On conflict-free coloring of points and simple regions in the plane

In this paper, we study coloring problems related to frequency assignment problems in cellular networks. In abstract setting, the problems are of the following two types: CF-coloring of regions: Given a finite family S of n regions of some fixed type (such as discs, pseudo-discs, axis-parallel rectangles, etc.), what is the minimum integer k, such that one can assign a color to each region of S, using a total of at most k colors, such that the resulting coloring has the following property: For each point p ∈ ∪_b∈Sb there is at least one region b ∈ S that contains p in its interior, whose color is unique among all regions in S that contain p in their interior (in this case we say that p is being 'served' by that color).

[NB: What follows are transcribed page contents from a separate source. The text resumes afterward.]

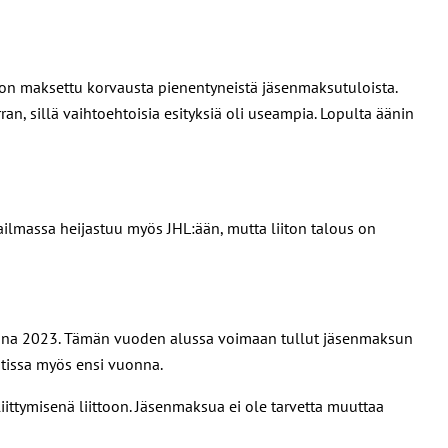
 on maksettu korvausta pienentyneistä jäsenmaksutuloista.
, sillä vaihtoehtoisia esityksiä oli useampia. Lopulta äänin
ilmassa heijastuu myös JHL:ään, mutta liiton talous on
vuonna 2023. Tämän vuoden alussa voimaan tullut jäsenmaksun
ntissa myös ensi vuonna.
ittymisenä liittoon. Jäsenmaksua ei ole tarvetta muuttaa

We refer to such a coloring as a conflict-free coloring of S (CF-coloring in short). CF-coloring of a range space: Given a set P of n points in ℝ^d and a set R of ranges (for example, the set of all discs in the plane), what is the minimum integer k, such that one can color the points of P by k colors, so that for any r ∈ R, with P ∩ r ≠ θ, there is at least one point q ∈ P ∩ r that is assigned a unique color among all colors assigned to points of P ∩ r (in this case we say that r is 'served' by that color). We refer to such a coloring as a conflict-free coloring of (P, R) (CF-coloring in short).